Kimileri diyor ki... "Düşünecek bir şey yok". As bayrağı, bas mermiyi, kus öfkeyi. Zihnimizi, vicdanımızı, eylemimizi tamamen "terörize" etmişse, kendi eylem biçiminin öteki yüzü olarak karşısında devlet görevlisi yahut vatandaş, "sadece şiddet, sadece nefret" diyen bizleri konuşlandırmışsa, "terörist" yapacağını yapmıştır! Doğru tanımlıyorsak, adını doğru koyuyorsak, "terör" her ölümden yeni ölümler doğurmayı, her gözyaşını çok daha büyük dalgalara, sellere dönüştürmeyi, her doğal öfkeyi kitle kitle karşı şiddete sürüklemeyi, herkesi rastgele hedef yaparak kendi tarafında da kendisinden çok daha büyük sayıda insanı hedef haline getirtmeyi, bir bakıma herkesin zihnini, hayatını, ötekine bakışını "terörcü" kılmayı amaçlar. "Bunu böyle amaçlıyoruz" diye yazıp imzalamasına gerek yok, fiilen böyledir.
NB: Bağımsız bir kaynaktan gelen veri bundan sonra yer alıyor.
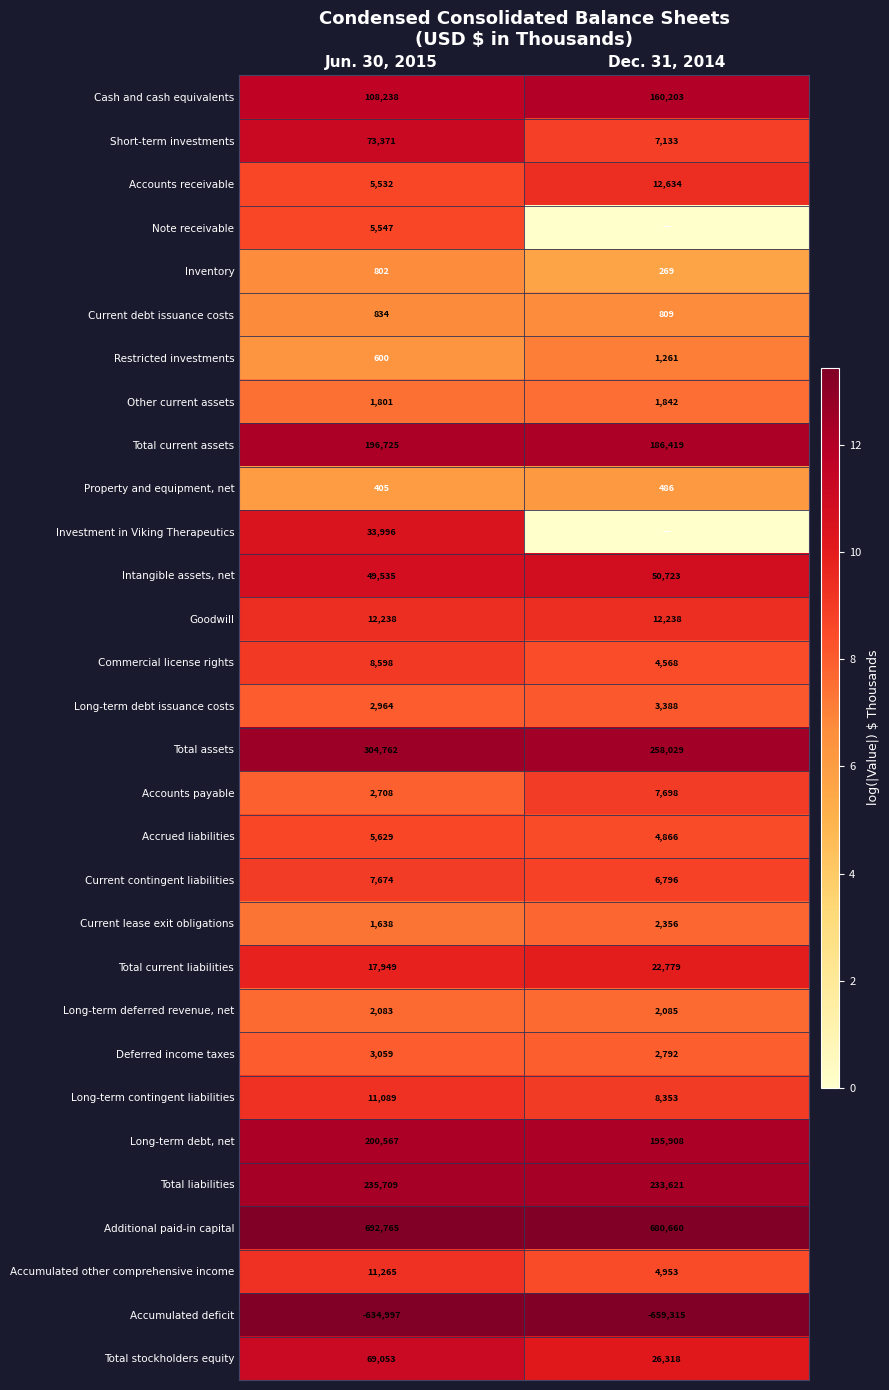

Rank the categories by Cash and cash equivalents value from lowest to highest.

Jun. 30, 2015, Dec. 31, 2014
Bir çocuk kahpe bir mayının aldığı babasının arkasından bayrak sallıyorsa, hepimiz daha da fazlasını yapabilmek isteriz. O an, duyguların coşmasından, öfkenin kabarmasından, lanetlerin şiddetinden daha mümkün bir şey yoktur ki. Daha doğal bir şey yoktur. "Doğal" olmayan... sırasıyla gideyim, "normal" olmayan, "olağan" olmayan, "sıradan" olmayan ise şudur belki: Bu çocukları, bu eşleri, bu kardeşleri asla akıldan, asla gönülden çıkarmadan, asla doğal öfkelerin içinde yücelttikten sonra hızla tüketip unutmadan... Aklımızı hızla "terör kapanı" ndan kurtarmaktır. "Terör kapanı", kendi silahlı eylemlerinin şiddetli tutkusu içinde politik, insani herhangi bir hedefi olmayan, kendi ölümünü kutsallaştırmak ve her pusuda bayraklaşan ölümleri çoğaltmaktan başka bir mesajı kalmayanın kurduğu... Ve "terörle mücadele" edenler içinde, "teröristlerin anlayacakları dil" den başkasını düşünmeyenlerin, istemeyenlerin de tahkim ettiği bir çıkmazdır. "Teröristin anlayacağı dil", terörist olmayanların kolay anlayacağı bir dil değildir. Sadece o dilden konuşulduğunda, bir toplum, bir halk, bir ulus, giderek daha çok ferdiyle birlikte, o dili öğrenmeye, o dilden başkasını akıl etmemeye, o dile mahkum olmaya ve o dille mahkum etmeye alışır. "Teröristin anlayacağı dil", terörün hakim kılmak istediği dildir. O dili Türkçe yahut Kürtçe konuşmanız fark etmez! Vatanı çok sevmek, vatanı ve sevgiyi insanlarıyla birlikte tanımlamak, tanımak, düşünmek, hissetmek de olamaz mı?